Types of fraud. Essentially, fraud is any financial losses to the company caused by the dishonesty of employees, suppliers, or customers. However, it can take some different forms. Running a business is difficult enough when everything goes well. When you’re an entrepreneur, however, the unexpected happens. You must prepare for every possible scenario, including fraud.
Types Of Fraud
According to the Association of Certified Fraud Examiners, small businesses with fewer than 100 employees suffer a median loss of $154,000 due to fraud (ACFE). This figure is higher for small businesses than for most large corporations. Employees and customers are just two examples of people who may exploit your small business. Recognize the various types of business fraud and learn how to protect yourself.
A Ponzi scheme is a fraudulent investment scam that gives the appearance of paying its investors profit, for example, at a set percentage each month. In reality, the returns paid to investors come from their own money or subsequent investors’ money in the scheme. A Ponzi scheme frequently offers investors a high rate of reward to entice them into the scheme, meaning that the scam can continue for a long period due to investors’ willingness to invest significant capital sums on the false assumption that they are receiving high levels of return.

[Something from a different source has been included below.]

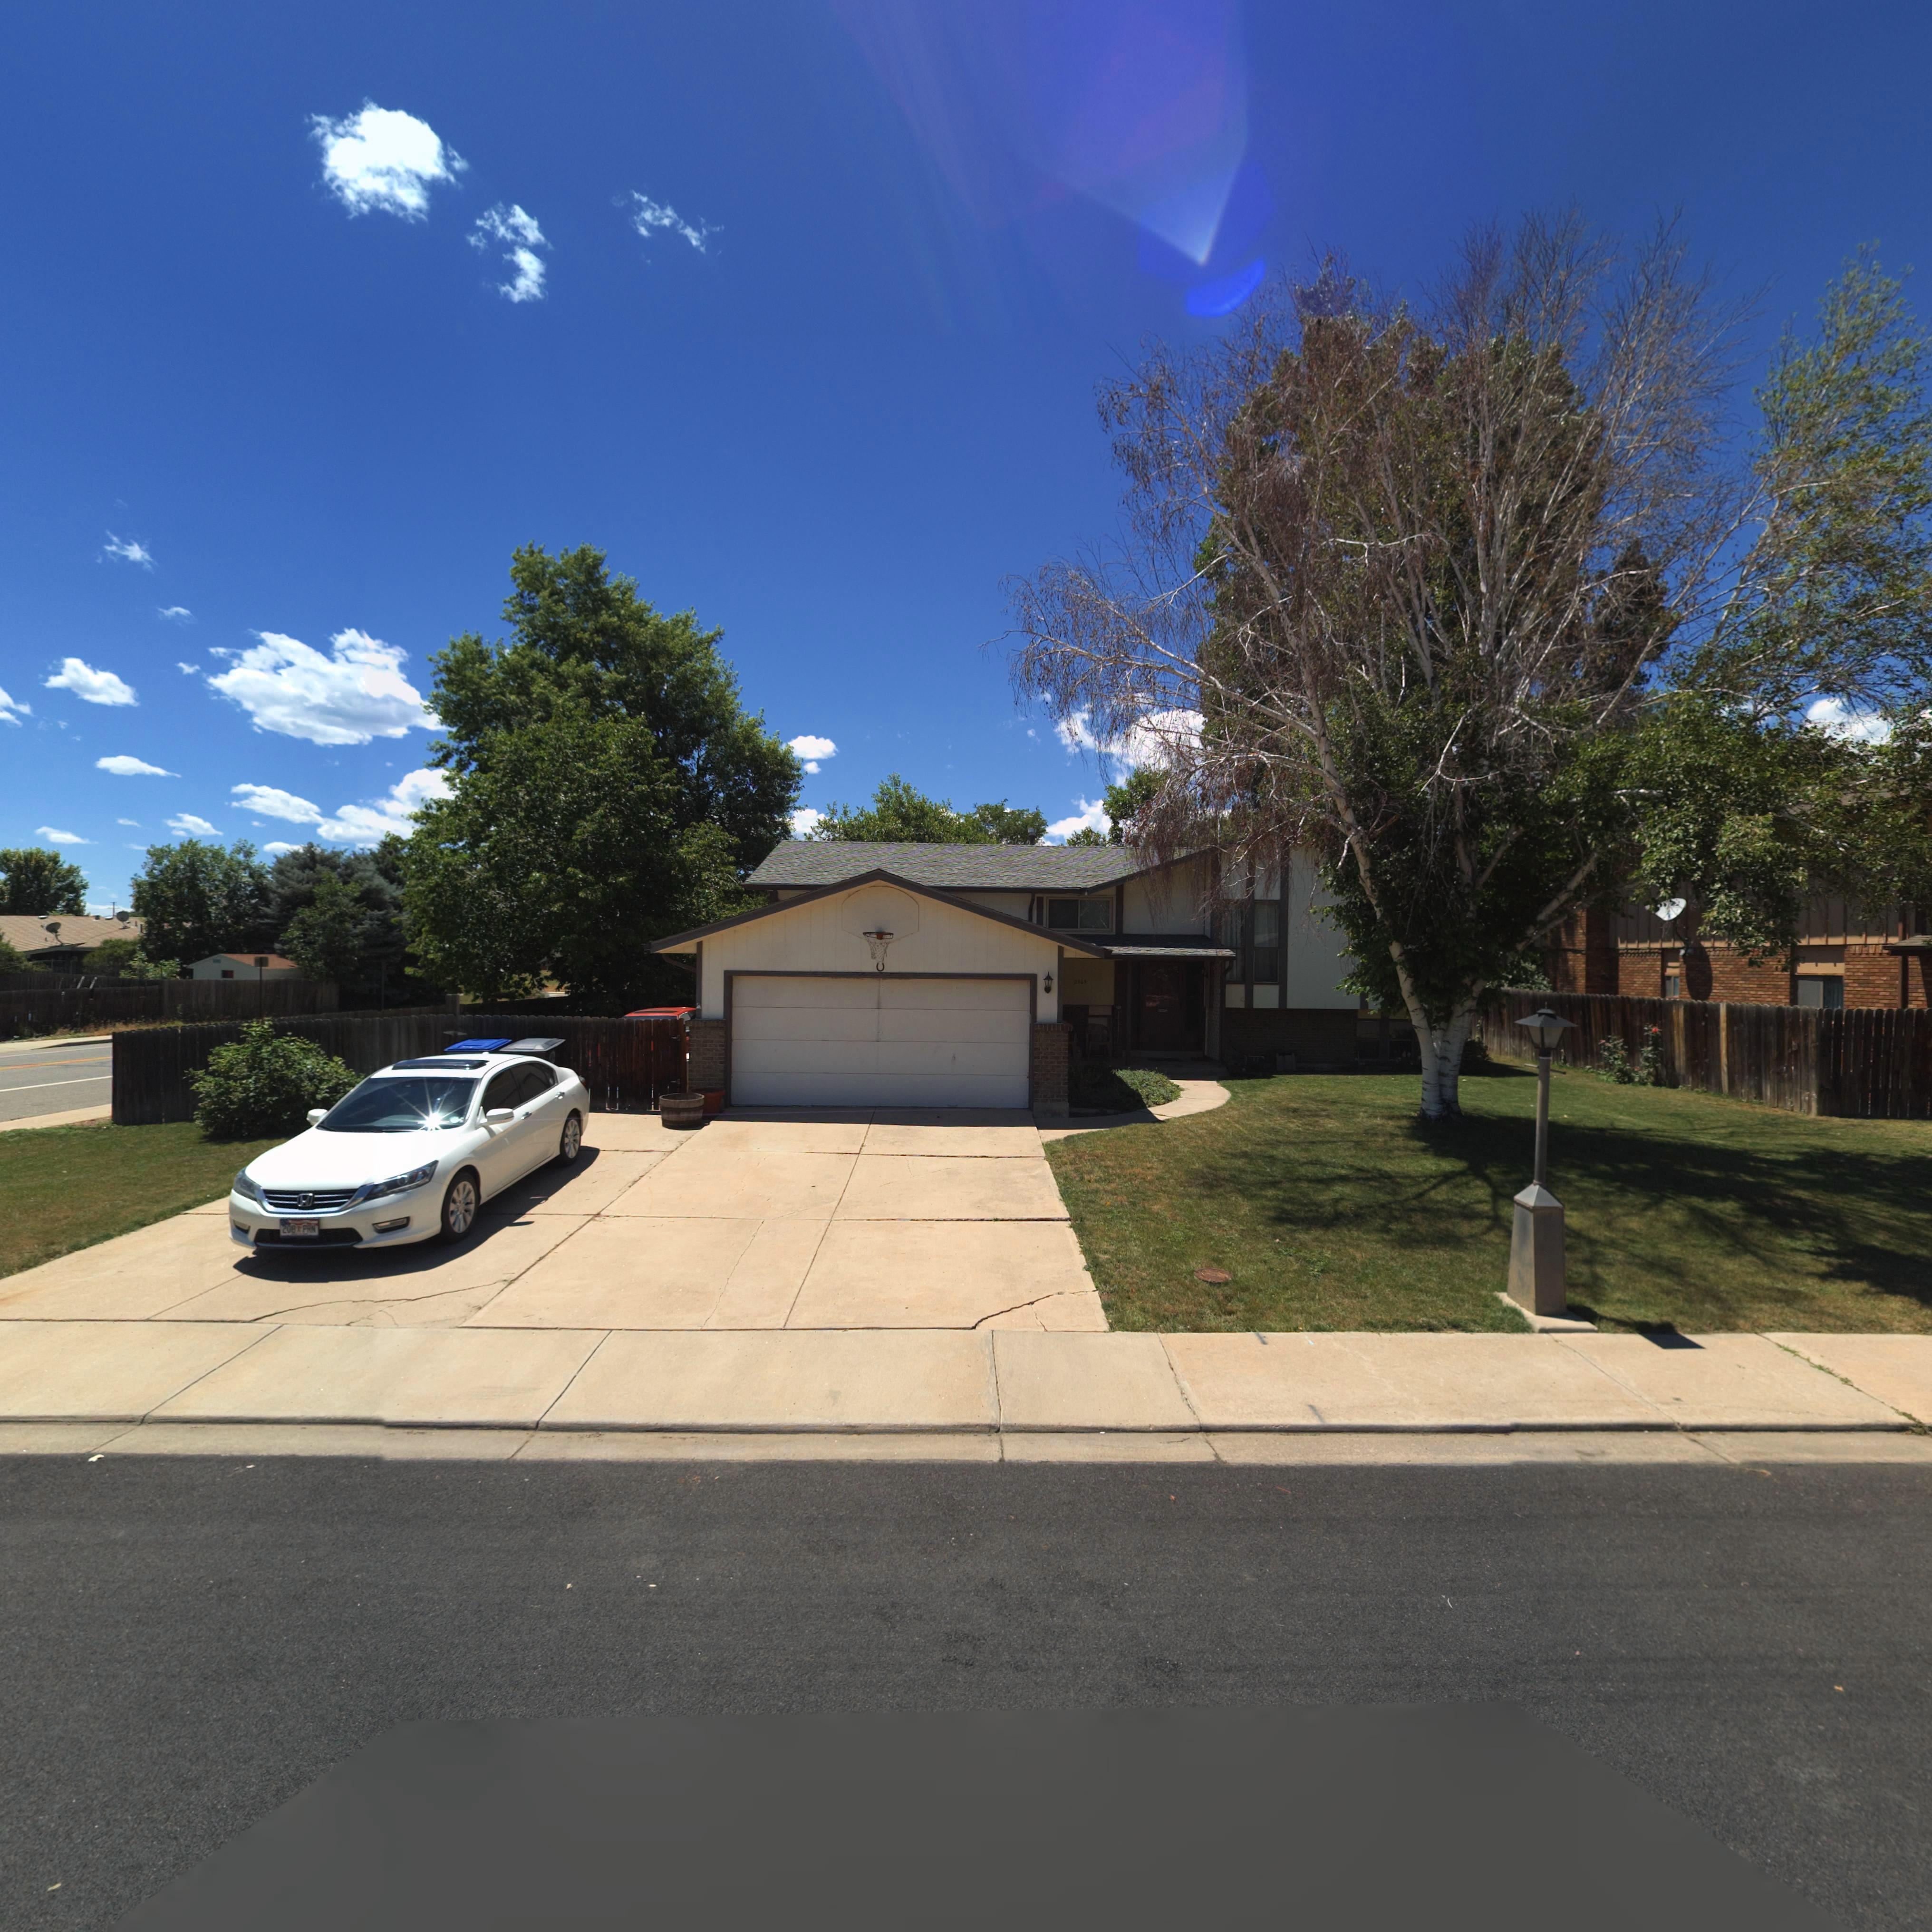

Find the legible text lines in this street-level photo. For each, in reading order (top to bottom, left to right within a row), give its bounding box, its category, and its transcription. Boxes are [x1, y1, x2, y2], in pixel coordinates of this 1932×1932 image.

[1073, 979, 1087, 984] StreetNumber: 2305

Many types of fraud can be committed in a corporate environment, both at the employee and boardroom levels. These include market abuse or insider trading, falsification of accounts, use of confidential information and trade secrets for personal gain, procurement fraud, false expenses claims, payroll fraud, and extraction fraud via false invoicing.
Mortgage / Property Fraud
Any mortgage obtained by providing false information, whether as to the value of the property or the value or source of a deposit, means that it will have been obtained fraudulently. The evolution of technology and the ability to process applications online with little face-to-face contact is one of the reasons the number of fraudulent loan applications has increased. Property fraud can arise in other contexts too.
Money Laundering is the process by which criminally-obtained money is converted to make it appear as if it were obtained legitimately. Money laundering in legal terms is any dealings with the proceeds of crime, so fraud and money laundering will often go hand in hand. We discussed money laundering in detail earlier in this course.
Business’ Intellectual Property rights, particularly its name, are perhaps the most important asset a business owns since they encompass its entire identity. However, the definition of IP is extremely wide, including much more than the name of the business, extending to its copyright, designs, patents, and trademarks. IP Infringement occurs where it is suspected that information is either used under pretense or information has been taken to sell it back to the business.
Phishing involves the use of email or pop-up messages that appear to be from an organization, for example, a bank, asking a customer for information concerning their account, such as requiring them to confirm, update or validate their details. The email may direct a customer to an artificial site, which will look like a legitimate site of the organization that the fraudulent email was supposedly sent from. The fraud takes place on the back of the information supplied.
Fraud is defined as any deceptive activity carried out by an individual with the intent of obtaining something through illegal means. Deception is a key term in fraud, in which the perpetrator leads their victim to believe an untruth in order to obtain a benefit or value.
The real estate industry, specifically in selling and buying, as well as falsifying documents such as taxes and medical insurance claims, is the most common place where fraud occurs. Fraud is not uncommon and is frequently committed by individuals, organizations, and even businesses.